The Legend of Korra has been a huge success with both networks and online fan communities. Beautiful animation carries the story, and four episodes in we’re getting to know the three main characters. The fifth episode, “The Spirit of Competition”, hits fans head-on with the love triangle at the center of the Fire Ferrets’ story.
In the last episode, Korra faced her fears of Amon and the pressure of being the Avatar in some of the most realistic ways I’ve seen on screen. I love that she showed her fear, even crying. This makes her relatable, and it makes her successes even more sweet. We also see another trait that comes out even stronger in “The Spirit of Competition”: her bullheadedness. Korra was raised in a secluded Water Tribe, a small village where everyone knew she was the Avatar. She was given freedom to do what she wanted: if she got huffy, a ride across the tundra on her predatory pet would help her out. In the city, her forwardness comes off as uncivilized. We saw this get in her way in the first episode, when she got in trouble with the police; in the fourth episode we see her brashness lead to a humiliating encounter with Amon, who spares her life because it’s convenient for him.
Korra wasn’t entirely fleshed out before: her bullheadedness could have been a ploy by the writers to get her to look tough, but it isn’t. It’s a real trait, and one that means Korra isn’t just a stereotype. She takes “don’t mess with this guy” as a challenge. She’s getting closer to being a person. These writers are good, and we see Korra be rash and forward in social situations in episode five too. There isn’t a clear lesson at the end about whether or not her presence there is right. The consequences are simply felt, albeit wrapped up within the half hour.
“The Spirit of Competition” uses the love triangle to tell more about each character as well as complicating them. Korra is straightforward and blunt, both when she asks Mako out and when she kisses him. Neither turn out quite how she planned, and the consequences play out in realistic dialogue and dramatic twists and turns. When she says she and Bolin are “just having fun together” instead of trying to bait Mako, I believe she’s doing both at the same time. There is no easy answer.
Likewise Mako could be jealous and protective of Bolin at the same time. Korra goes from doubting herself to being so sure that Mako likes her because of one thing that he said, and while that shows how quick she rallies and how straightforwardly she thinks, it was also one of the few lines I thought came out of nowhere. But we’ve seen Korra suddenly gain confidence in times of stress before, like when she set up a meeting with Amon. She’s good at dealing with fiery emotional moments, but extended ones not so much. And she knows it - her sarcastic “Well played, Korra,” tells us.

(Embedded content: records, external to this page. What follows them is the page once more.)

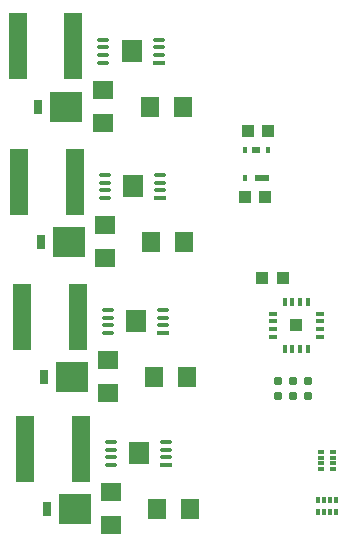
<source format=gtp>
G04 Layer_Color=8421504*
%FSLAX25Y25*%
%MOIN*%
G70*
G01*
G75*
%ADD10C,0.03100*%
%ADD11R,0.04331X0.01378*%
%ADD12O,0.04331X0.01378*%
%ADD13R,0.06693X0.07480*%
%ADD14R,0.06300X0.07100*%
%ADD15R,0.04400X0.04000*%
%ADD16R,0.03000X0.05000*%
%ADD17R,0.10500X0.10000*%
%ADD18R,0.06299X0.22441*%
%ADD19R,0.07100X0.06300*%
%ADD20R,0.01575X0.01969*%
%ADD21R,0.01181X0.01969*%
%ADD22R,0.01969X0.01575*%
%ADD23R,0.01969X0.01181*%
%ADD24R,0.02953X0.01969*%
%ADD25R,0.05118X0.01969*%
%ADD27R,0.01378X0.03150*%
%ADD28R,0.03150X0.01378*%
%ADD43R,0.03937X0.03937*%
D10*
X285820Y327650D02*
D03*
X290820Y322650D02*
D03*
X285820D02*
D03*
X280820Y327650D02*
D03*
Y322650D02*
D03*
X290820Y327650D02*
D03*
D11*
X241012Y433700D02*
D03*
X241500Y388512D02*
D03*
X242500Y343512D02*
D03*
X243500Y299512D02*
D03*
D12*
X241012Y436259D02*
D03*
Y438818D02*
D03*
Y441377D02*
D03*
X222508Y433700D02*
D03*
Y436259D02*
D03*
Y438818D02*
D03*
Y441377D02*
D03*
X241500Y391071D02*
D03*
Y393630D02*
D03*
Y396189D02*
D03*
X222996Y388512D02*
D03*
Y391071D02*
D03*
Y393630D02*
D03*
Y396189D02*
D03*
X242500Y346071D02*
D03*
Y348630D02*
D03*
Y351189D02*
D03*
X223996Y343512D02*
D03*
Y346071D02*
D03*
Y348630D02*
D03*
Y351189D02*
D03*
X243500Y302071D02*
D03*
Y304630D02*
D03*
Y307189D02*
D03*
X224996Y299512D02*
D03*
Y302071D02*
D03*
Y304630D02*
D03*
Y307189D02*
D03*
D13*
X231957Y437637D02*
D03*
X232445Y392449D02*
D03*
X233445Y347449D02*
D03*
X234445Y303449D02*
D03*
D14*
X240488Y284812D02*
D03*
X251600D02*
D03*
X239488Y328812D02*
D03*
X250600D02*
D03*
X238488Y373812D02*
D03*
X249600D02*
D03*
X238000Y419000D02*
D03*
X249112D02*
D03*
D15*
X270654Y411000D02*
D03*
X277400D02*
D03*
X269654Y389000D02*
D03*
X276400D02*
D03*
X282347Y362000D02*
D03*
X275600D02*
D03*
D16*
X203750Y285000D02*
D03*
X202750Y329000D02*
D03*
X201750Y374000D02*
D03*
X200750Y419000D02*
D03*
D17*
X213000Y285000D02*
D03*
X212000Y329000D02*
D03*
X211000Y374000D02*
D03*
X210000Y419000D02*
D03*
D18*
X196496Y305012D02*
D03*
X215000D02*
D03*
X195496Y349012D02*
D03*
X214000D02*
D03*
X194496Y394012D02*
D03*
X213000D02*
D03*
X194008Y439200D02*
D03*
X212512D02*
D03*
D19*
X225000Y290512D02*
D03*
Y279400D02*
D03*
X224000Y334512D02*
D03*
Y323400D02*
D03*
X223000Y379512D02*
D03*
Y368400D02*
D03*
X222512Y424700D02*
D03*
Y413588D02*
D03*
D20*
X294094Y287937D02*
D03*
Y284000D02*
D03*
X300000Y287937D02*
D03*
Y284000D02*
D03*
X277331Y404724D02*
D03*
X269850D02*
D03*
Y395276D02*
D03*
D21*
X296063Y287937D02*
D03*
Y284000D02*
D03*
X298031Y287937D02*
D03*
Y284000D02*
D03*
D22*
X295063Y298095D02*
D03*
X299000D02*
D03*
X295063Y304000D02*
D03*
X299000D02*
D03*
D23*
X295063Y300063D02*
D03*
X299000D02*
D03*
X295063Y302031D02*
D03*
X299000D02*
D03*
D24*
X273590Y404724D02*
D03*
D25*
X275559Y395276D02*
D03*
D27*
X283035Y354035D02*
D03*
X285595D02*
D03*
X288154D02*
D03*
X290713D02*
D03*
Y338287D02*
D03*
X288154D02*
D03*
X285595D02*
D03*
X283035D02*
D03*
D28*
X294748Y350000D02*
D03*
Y347441D02*
D03*
Y344882D02*
D03*
Y342323D02*
D03*
X279000D02*
D03*
Y344882D02*
D03*
Y347441D02*
D03*
Y350000D02*
D03*
D43*
X286874Y346063D02*
D03*
M02*

</source>
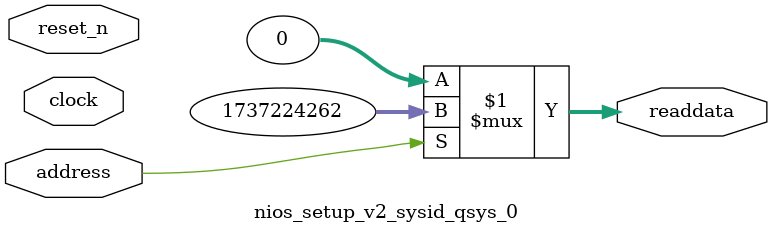
<source format=v>



// synthesis translate_off
`timescale 1ns / 1ps
// synthesis translate_on

// turn off superfluous verilog processor warnings 
// altera message_level Level1 
// altera message_off 10034 10035 10036 10037 10230 10240 10030 

module nios_setup_v2_sysid_qsys_0 (
               // inputs:
                address,
                clock,
                reset_n,

               // outputs:
                readdata
             )
;

  output  [ 31: 0] readdata;
  input            address;
  input            clock;
  input            reset_n;

  wire    [ 31: 0] readdata;
  //control_slave, which is an e_avalon_slave
  assign readdata = address ? 1737224262 : 0;

endmodule



</source>
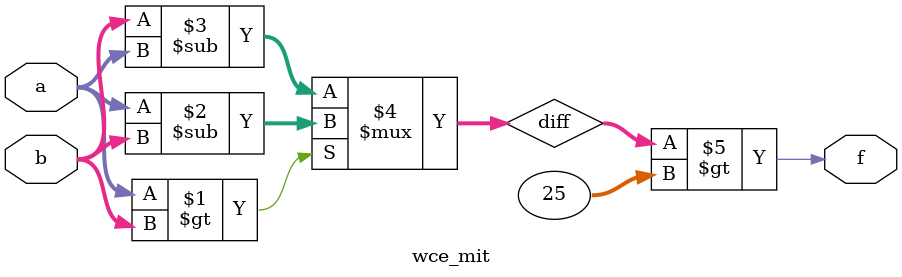
<source format=v>
module wce_mit(a, b, f);
parameter _bit = 8;
parameter wce = 25;
input [_bit - 1: 0] a;
input [_bit - 1: 0] b;
output f;
wire [_bit - 1: 0] diff;
assign diff = (a > b)? (a - b): (b - a);
assign f = (diff > wce);
endmodule

</source>
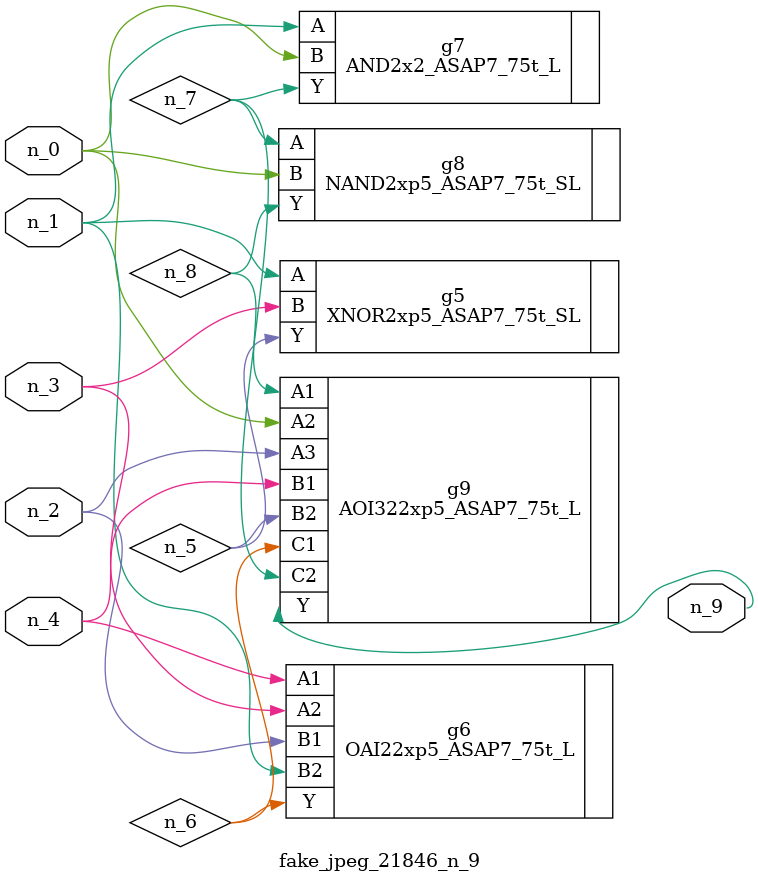
<source format=v>
module fake_jpeg_21846_n_9 (n_3, n_2, n_1, n_0, n_4, n_9);

input n_3;
input n_2;
input n_1;
input n_0;
input n_4;

output n_9;

wire n_8;
wire n_6;
wire n_5;
wire n_7;

XNOR2xp5_ASAP7_75t_SL g5 ( 
.A(n_1),
.B(n_3),
.Y(n_5)
);

OAI22xp5_ASAP7_75t_L g6 ( 
.A1(n_4),
.A2(n_3),
.B1(n_2),
.B2(n_1),
.Y(n_6)
);

AND2x2_ASAP7_75t_L g7 ( 
.A(n_1),
.B(n_0),
.Y(n_7)
);

NAND2xp5_ASAP7_75t_SL g8 ( 
.A(n_7),
.B(n_0),
.Y(n_8)
);

AOI322xp5_ASAP7_75t_L g9 ( 
.A1(n_8),
.A2(n_0),
.A3(n_2),
.B1(n_4),
.B2(n_5),
.C1(n_6),
.C2(n_7),
.Y(n_9)
);


endmodule
</source>
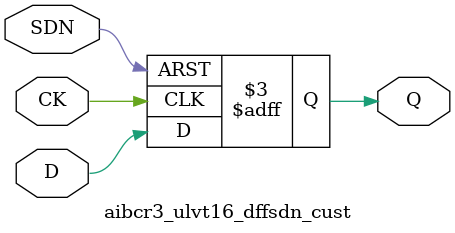
<source format=v>
module aibcr3_ulvt16_dffsdn_cust ( 
	input wire CK,
	input wire SDN,
	input wire D,
	output reg Q
);

always@(posedge CK or negedge SDN) begin
	if (!SDN) begin
		Q <= 1'b1;
	end
	else begin
		Q <= D;
	end
end
endmodule




</source>
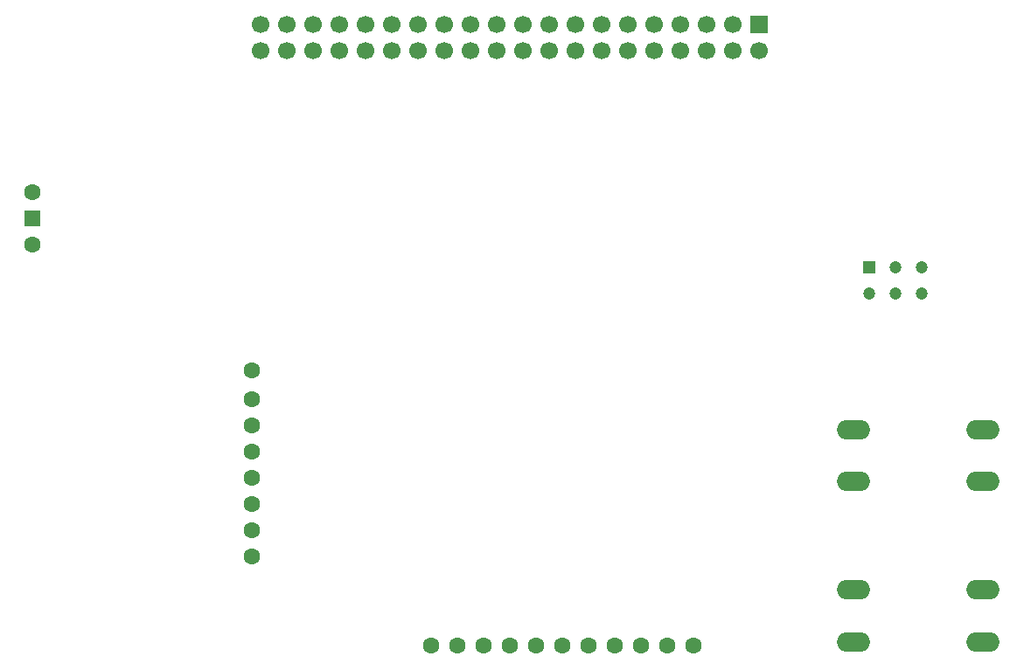
<source format=gts>
G04 #@! TF.GenerationSoftware,KiCad,Pcbnew,9.0.1*
G04 #@! TF.CreationDate,2025-04-06T16:16:06+02:00*
G04 #@! TF.ProjectId,camera_base,63616d65-7261-45f6-9261-73652e6b6963,rev?*
G04 #@! TF.SameCoordinates,Original*
G04 #@! TF.FileFunction,Soldermask,Top*
G04 #@! TF.FilePolarity,Negative*
%FSLAX46Y46*%
G04 Gerber Fmt 4.6, Leading zero omitted, Abs format (unit mm)*
G04 Created by KiCad (PCBNEW 9.0.1) date 2025-04-06 16:16:06*
%MOMM*%
%LPD*%
G01*
G04 APERTURE LIST*
%ADD10C,1.600000*%
%ADD11C,1.700000*%
%ADD12R,1.700000X1.700000*%
%ADD13R,1.200000X1.200000*%
%ADD14C,1.200000*%
%ADD15O,3.200000X1.900000*%
%ADD16R,1.500000X1.500000*%
G04 APERTURE END LIST*
D10*
X124700000Y-170200000D03*
X122160000Y-170200000D03*
X119620000Y-170200000D03*
X117080000Y-170200000D03*
X114540000Y-170200000D03*
X112000000Y-170200000D03*
X109460000Y-170200000D03*
X106920000Y-170200000D03*
X104380000Y-170200000D03*
X101840000Y-170200000D03*
X99300000Y-170200000D03*
D11*
X82860000Y-112500000D03*
X82860000Y-109960000D03*
X85400000Y-112500000D03*
X85400000Y-109960000D03*
X87940000Y-112500000D03*
X87940000Y-109960000D03*
X90480000Y-112500000D03*
X90480000Y-109960000D03*
X93020000Y-112500000D03*
X93020000Y-109960000D03*
X95560000Y-112500000D03*
X95560000Y-109960000D03*
X98100000Y-112500000D03*
X98100000Y-109960000D03*
X100640000Y-112500000D03*
X100640000Y-109960000D03*
X103180000Y-112500000D03*
X103180000Y-109960000D03*
X105720000Y-112500000D03*
X105720000Y-109960000D03*
X108260000Y-112500000D03*
X108260000Y-109960000D03*
X110800000Y-112500000D03*
X110800000Y-109960000D03*
X113340000Y-112500000D03*
X113340000Y-109960000D03*
X115880000Y-112500000D03*
X115880000Y-109960000D03*
X118420000Y-112500000D03*
X118420000Y-109960000D03*
X120960000Y-112500000D03*
X120960000Y-109960000D03*
X123500000Y-112500000D03*
X123500000Y-109960000D03*
X126040000Y-112500000D03*
X126040000Y-109960000D03*
X128580000Y-112500000D03*
X128580000Y-109960000D03*
X131120000Y-112500000D03*
D12*
X131120000Y-109960000D03*
D13*
X141710000Y-133500000D03*
D14*
X144250000Y-133500000D03*
X146790000Y-133500000D03*
X141710000Y-136040000D03*
X144250000Y-136040000D03*
X146790000Y-136040000D03*
D15*
X140250000Y-164800000D03*
X152750000Y-164800000D03*
X140250000Y-169800000D03*
X152750000Y-169800000D03*
D16*
X60750000Y-128790000D03*
D10*
X60750000Y-131330000D03*
X60750000Y-126250000D03*
X82000000Y-143500000D03*
X82000000Y-146340000D03*
X82000000Y-148880000D03*
X82000000Y-151420000D03*
X82000000Y-153960000D03*
X82000000Y-156500000D03*
X82000000Y-159040000D03*
X82000000Y-161580000D03*
D15*
X140250000Y-149250000D03*
X152750000Y-149250000D03*
X140250000Y-154250000D03*
X152750000Y-154250000D03*
M02*

</source>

Mako is in what appears to be a happy, Eskimo-kiss-y relationship with the suspiciously convenient Asami. He’s also interested in Korra, but thinks that it “makes for sense” for him to be with Asami. I liked that Mako wasn’t fawning over Korra: he seemed pretty lukewarm to her, acknowledging that she would be nice to date but remaining taciturn. Bolin is very conscious that Mako has most of the fangirls he mentioned in an earlier episode: Bolin’s “leave some ladies for the rest of us” makes it sound like Mako is used to being upstaged. But Korra is “more like a pal” to Mako, and I love that. It’s perfectly possible for people to be friends, or even attracted to one another on a surface level, without wanting to be in a relationship. I haven’t declared a side in the great relationship wars brewing in the fandom, but I like that Bolin is enthusiastic, even silly, about his feelings for Korra. On the other hand, she uses him as her fallback guy.
Bolin gets some of the best dialogue and delivers it with an earnest lost-puppy cuteness. His banter with Mako has some of the feel of Luke Skywalker and Han Solo attempting to advise one another away from Leia. It’s a very funny episode, mostly because of Bolin’s antics and dialogue.
One question I was left with is this: if a female character had been put in Bolin’s place, sobbing over a crush that didn’t like her back, would I approve? My first instinct is to say no, but then, Bolin’s situation is one a lot of people can identify with, and he carries it with his natural humor and passion. He also doesn’t let his love life get in the way of his relationship with his brother, and mending broken ties of friendship is always a good thing. Bolin stays strong partially because he has his brother. This is an interesting arc no matter what gender the character is.
But the final conclusion I came to from this episode was that there is no neat little moral lesson I can talk about - and that’s great. “The Spirit of Competition” shows the characters being themselves. If a show is so bad that one person’s pet peeve (poorly written female characters or love stories) becomes the dominant thing that person takes from the show, that’s a roundabout critique of the show in general. The Legend of Korra is good enough that the story as a whole feels more important than nitpicking questions about what a show is teaching us. If it was trying to teach anything in this episode, Korra taught that relationship drama happens...even if you’re a Chosen One in a civilization built on magic.